Data records —
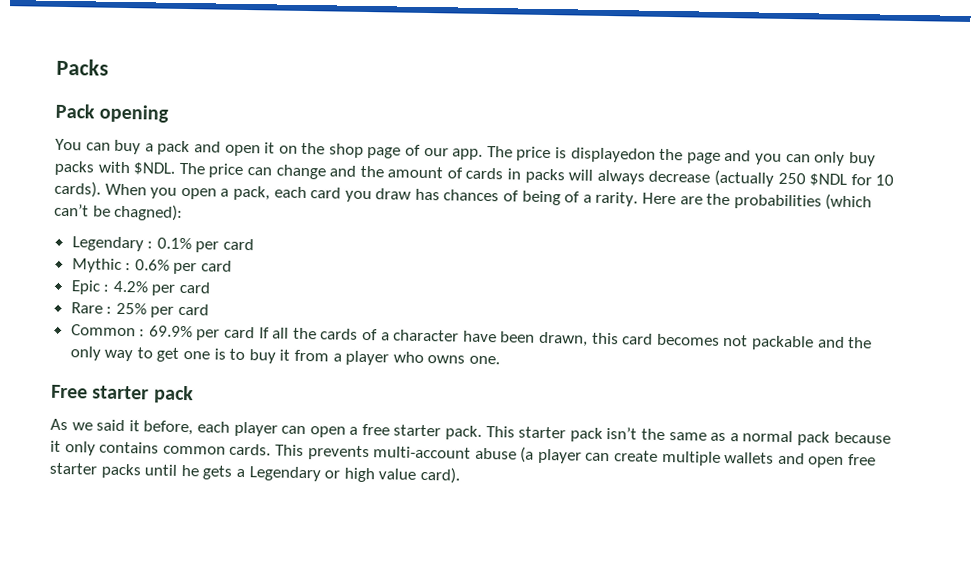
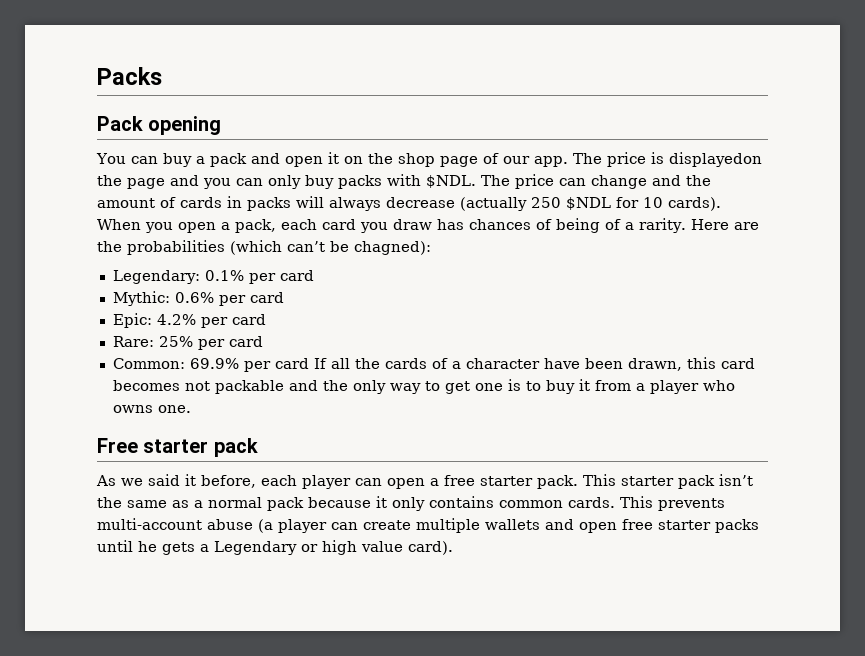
[71,236,154,252] Legendary : -> [112,270,200,284] Legendary:
[71,258,132,273] Mythic : -> [112,291,170,306] Mythic:
[70,280,110,295] Epic : -> [112,313,152,328] Epic:
[70,302,113,314] Rare : -> [112,336,154,347] Rare:
[70,324,146,337] Common : -> [112,358,185,369] Common:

Directive — The answer must be the full listing, word for word, with no images in it.

Solution to the problem —
[71,236,154,252] Legendary : -> [112,270,200,284] Legendary:
[71,258,132,273] Mythic : -> [112,291,170,306] Mythic:
[70,280,110,295] Epic : -> [112,313,152,328] Epic:
[70,302,113,314] Rare : -> [112,336,154,347] Rare:
[70,324,146,337] Common : -> [112,358,185,369] Common:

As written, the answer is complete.